Sifat dengki (hasad) atau iri hati  adalah sifat yang dibenci oleh Allah Ta’ala. Sifat dengki bisa menyebakan penyakit ‘ain yang merugikan diri sendiri dan membuat hati sulit bersyukur. Maka itu, jauhilah sifat dengki. Dan sebaiknya hindari menikah dengan wanita pendengki.

Dan janganlah kamu iri hati terhadap apa yang dikaruniakan Allah kepada sebahagian kamu lebih banyak dari sebahagian yang lain. (Karena) bagi orang laki-laki ada bahagian dari pada apa yang mereka usahakan, dan bagi para wanita (pun) ada bahagian dari apa yang mereka usahakan, dan mohonlah kepada Allah sebagian dari karunia-Nya.

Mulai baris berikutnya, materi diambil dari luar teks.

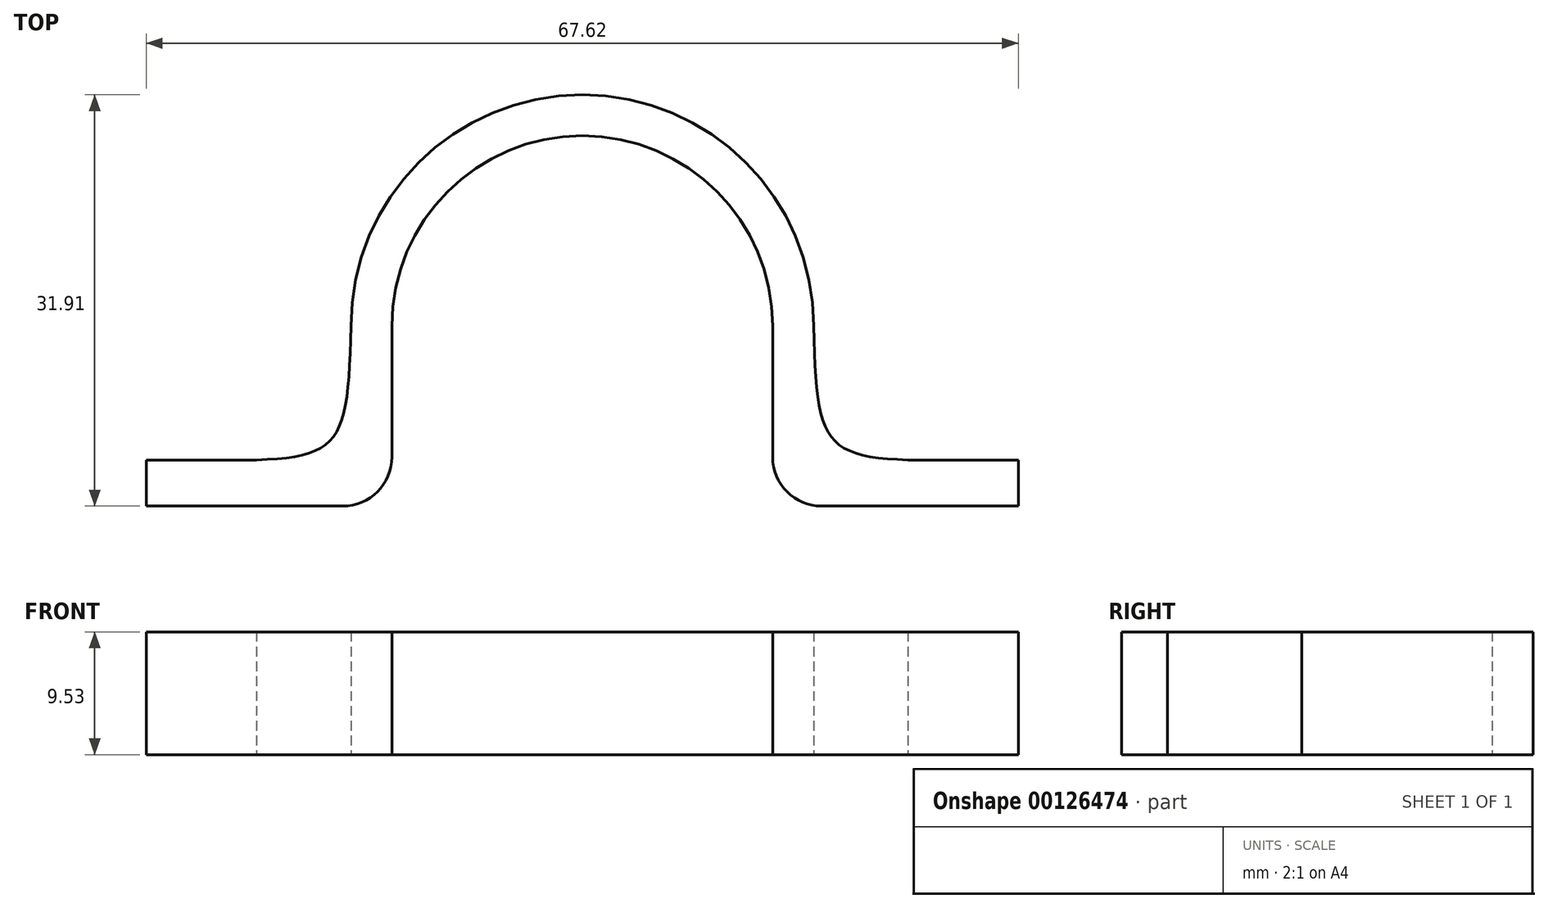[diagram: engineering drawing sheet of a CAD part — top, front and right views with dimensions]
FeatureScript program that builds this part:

Sesungguhnya Allah Maha Mengetahui segala sesuatu.” (An Nisaa’ 32).

  1. Wanita yang terlalu pencemburu

Orang bilang cemburu adalah tanda cinta. Tapi ketahuilah bahwa cemburu berlebihan justru tidak baik dan bisa memicu pertikaian. Bahkan menghancurkan bahtera rumah tangga. Oleh sebab itu, sebaiknya jangan menikah dengan wanita yang terlalu posesif dan pencemburu. 

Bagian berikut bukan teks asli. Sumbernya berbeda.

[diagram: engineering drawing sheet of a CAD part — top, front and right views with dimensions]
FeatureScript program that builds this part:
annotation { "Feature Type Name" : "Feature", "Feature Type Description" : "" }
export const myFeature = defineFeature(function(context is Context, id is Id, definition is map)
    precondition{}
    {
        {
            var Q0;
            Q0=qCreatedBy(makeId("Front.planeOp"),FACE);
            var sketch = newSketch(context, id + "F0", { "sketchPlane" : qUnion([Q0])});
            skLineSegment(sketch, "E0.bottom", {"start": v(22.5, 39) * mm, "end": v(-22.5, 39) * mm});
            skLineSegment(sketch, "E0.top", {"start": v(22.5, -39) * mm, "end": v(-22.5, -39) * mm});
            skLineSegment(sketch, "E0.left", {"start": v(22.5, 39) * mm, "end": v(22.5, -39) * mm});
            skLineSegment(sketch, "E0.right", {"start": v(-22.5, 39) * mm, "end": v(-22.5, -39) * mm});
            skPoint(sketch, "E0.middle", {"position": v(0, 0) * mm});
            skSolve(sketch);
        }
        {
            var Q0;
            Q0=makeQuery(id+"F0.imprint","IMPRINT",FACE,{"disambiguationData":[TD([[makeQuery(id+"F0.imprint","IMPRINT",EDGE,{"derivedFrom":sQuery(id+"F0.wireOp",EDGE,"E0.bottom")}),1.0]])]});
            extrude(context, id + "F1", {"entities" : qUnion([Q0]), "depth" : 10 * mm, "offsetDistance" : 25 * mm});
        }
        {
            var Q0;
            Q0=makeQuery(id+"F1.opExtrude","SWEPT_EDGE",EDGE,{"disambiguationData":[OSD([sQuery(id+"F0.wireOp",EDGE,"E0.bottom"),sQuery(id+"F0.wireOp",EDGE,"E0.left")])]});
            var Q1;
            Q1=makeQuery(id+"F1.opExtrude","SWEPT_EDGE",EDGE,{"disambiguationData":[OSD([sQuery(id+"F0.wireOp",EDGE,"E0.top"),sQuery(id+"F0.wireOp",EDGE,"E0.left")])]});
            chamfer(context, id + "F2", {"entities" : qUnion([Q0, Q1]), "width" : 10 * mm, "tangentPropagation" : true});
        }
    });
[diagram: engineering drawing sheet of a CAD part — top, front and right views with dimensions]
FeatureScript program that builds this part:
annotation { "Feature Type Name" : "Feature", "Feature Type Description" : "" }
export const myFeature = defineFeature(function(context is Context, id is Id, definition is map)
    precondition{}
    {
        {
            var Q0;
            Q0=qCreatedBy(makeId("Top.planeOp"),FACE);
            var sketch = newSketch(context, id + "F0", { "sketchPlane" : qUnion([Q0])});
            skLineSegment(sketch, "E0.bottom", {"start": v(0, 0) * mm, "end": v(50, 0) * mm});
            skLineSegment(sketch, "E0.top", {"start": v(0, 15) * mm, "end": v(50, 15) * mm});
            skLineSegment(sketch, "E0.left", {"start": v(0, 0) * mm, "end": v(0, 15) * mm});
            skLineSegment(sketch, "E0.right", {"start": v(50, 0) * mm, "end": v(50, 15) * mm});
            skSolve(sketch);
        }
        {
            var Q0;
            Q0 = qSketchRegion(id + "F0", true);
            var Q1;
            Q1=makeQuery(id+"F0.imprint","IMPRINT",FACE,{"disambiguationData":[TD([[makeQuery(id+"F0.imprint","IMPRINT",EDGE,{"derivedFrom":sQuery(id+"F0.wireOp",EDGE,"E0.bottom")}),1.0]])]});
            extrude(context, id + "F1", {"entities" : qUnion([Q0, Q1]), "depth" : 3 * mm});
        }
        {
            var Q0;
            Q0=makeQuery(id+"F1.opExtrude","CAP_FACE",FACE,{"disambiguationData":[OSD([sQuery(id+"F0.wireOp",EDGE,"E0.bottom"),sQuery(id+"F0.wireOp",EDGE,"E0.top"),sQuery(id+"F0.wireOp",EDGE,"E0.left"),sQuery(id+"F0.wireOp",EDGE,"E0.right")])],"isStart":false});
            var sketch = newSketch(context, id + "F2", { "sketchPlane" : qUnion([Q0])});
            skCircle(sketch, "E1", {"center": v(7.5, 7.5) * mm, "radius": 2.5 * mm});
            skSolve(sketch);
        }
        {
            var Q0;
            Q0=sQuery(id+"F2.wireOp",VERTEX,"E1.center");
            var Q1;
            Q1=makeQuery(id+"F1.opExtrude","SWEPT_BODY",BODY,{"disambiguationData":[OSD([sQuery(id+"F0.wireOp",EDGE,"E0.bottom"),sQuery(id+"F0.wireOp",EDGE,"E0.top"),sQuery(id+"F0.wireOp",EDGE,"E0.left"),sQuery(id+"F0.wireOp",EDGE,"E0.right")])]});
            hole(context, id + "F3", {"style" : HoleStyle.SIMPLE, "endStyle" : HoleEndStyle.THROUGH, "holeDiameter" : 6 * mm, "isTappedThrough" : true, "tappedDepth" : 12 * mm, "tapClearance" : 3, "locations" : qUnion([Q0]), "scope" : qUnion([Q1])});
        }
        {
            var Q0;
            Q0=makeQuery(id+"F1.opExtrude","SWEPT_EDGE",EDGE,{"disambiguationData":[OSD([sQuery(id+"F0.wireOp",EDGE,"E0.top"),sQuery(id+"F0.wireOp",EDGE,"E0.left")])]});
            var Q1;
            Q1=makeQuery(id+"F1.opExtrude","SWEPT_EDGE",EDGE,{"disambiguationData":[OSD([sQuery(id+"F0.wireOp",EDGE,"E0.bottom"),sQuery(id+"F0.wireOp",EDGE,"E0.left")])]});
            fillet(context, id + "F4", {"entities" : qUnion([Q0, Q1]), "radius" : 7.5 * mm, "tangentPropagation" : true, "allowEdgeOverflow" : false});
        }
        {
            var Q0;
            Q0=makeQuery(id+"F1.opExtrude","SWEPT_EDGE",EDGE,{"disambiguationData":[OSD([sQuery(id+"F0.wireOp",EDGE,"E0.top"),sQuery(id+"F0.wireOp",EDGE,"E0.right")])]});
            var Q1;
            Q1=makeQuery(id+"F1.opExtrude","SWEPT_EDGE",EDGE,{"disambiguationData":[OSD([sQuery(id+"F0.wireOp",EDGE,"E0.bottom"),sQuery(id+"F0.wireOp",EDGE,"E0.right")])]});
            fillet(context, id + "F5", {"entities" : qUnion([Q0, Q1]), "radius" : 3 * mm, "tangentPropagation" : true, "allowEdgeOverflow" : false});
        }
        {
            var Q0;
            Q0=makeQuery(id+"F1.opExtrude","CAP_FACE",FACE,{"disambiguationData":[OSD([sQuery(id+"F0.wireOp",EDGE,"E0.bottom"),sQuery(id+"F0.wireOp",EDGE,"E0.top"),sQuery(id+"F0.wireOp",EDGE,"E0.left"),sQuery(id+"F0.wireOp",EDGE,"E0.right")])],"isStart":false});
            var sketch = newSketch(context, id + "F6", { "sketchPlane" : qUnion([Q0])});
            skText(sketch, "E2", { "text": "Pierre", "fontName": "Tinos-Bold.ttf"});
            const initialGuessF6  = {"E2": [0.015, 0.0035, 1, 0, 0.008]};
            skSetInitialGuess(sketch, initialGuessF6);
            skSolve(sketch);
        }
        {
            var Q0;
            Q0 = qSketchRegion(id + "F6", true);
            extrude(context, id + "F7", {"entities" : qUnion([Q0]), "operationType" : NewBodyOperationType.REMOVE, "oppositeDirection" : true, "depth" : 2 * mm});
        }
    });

  1. Wanita yang suka mengumpat

Mengumpat merupakan perbuatan tercela. Seseorang yang suka mengumpat tidak hanya dibenci manusia lain, tapi juga dibenci Allah Ta’ala.

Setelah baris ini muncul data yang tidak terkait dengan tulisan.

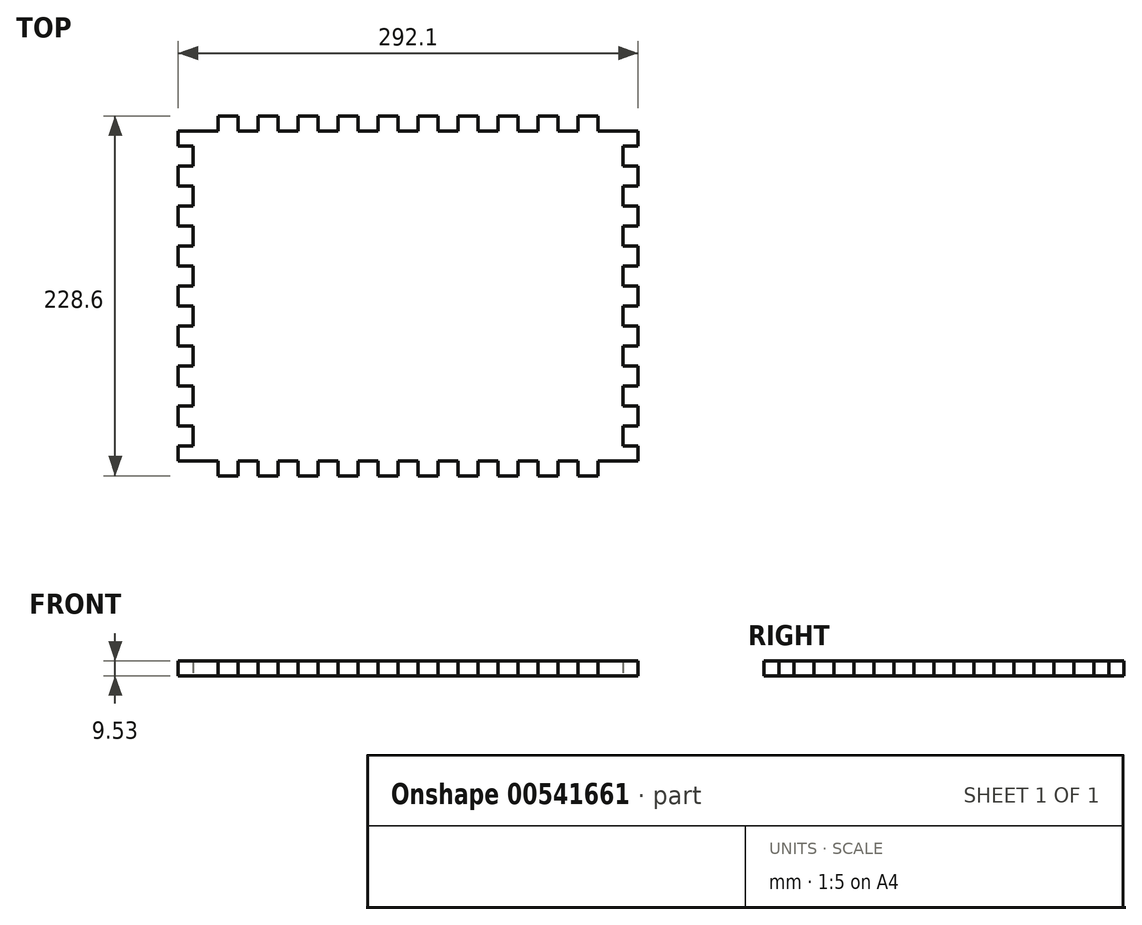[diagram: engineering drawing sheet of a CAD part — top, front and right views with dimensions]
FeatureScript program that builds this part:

Diriwayatkan oleh Abu Daud dari Anas, Rasulullah shalallahu ’alaihi wa sallam bersabda: “Pada malam aku diIsra’kan aku telah melalui suatu kaum yg mencakar-cakar muka mereka dgn kuku-kukunya sendiri, maka aku berkata: “Hai Jibril siapa mereka ini? jawab Jibril: Mereka ini adalah org2 yg suka mengumpat dan mereka juga suka menjaga tepi kain orang”. (HR. Abu Daud dari Anas).

17. Wanita keras kepala

Wanita keras kepala biasanya sulit menerima masukan. Saat salah, ia tidak mau diingatkan. Apabila diberikan nasehat juga cenderung melalaikan. Maka itu, jangan menikahi wanita berkarakter keras kepala. Sebaliknya nikahilah wanita yang lembut hati dan baik budi pekertinya.

Bagi lelaki yang sholeh, memilih seorang calon istri hendaknya mengutamakan agama. Ciri wanita yang baik untuk dinikahi menurut Islam adalah wanita yang memiliki ilmu agama dan santun  akhlaknya. Menikahi wanita yang demikian maka insyaAllah sudah cukup untuk membentuk keluarga yang sakinah, mawadah dan rahmah.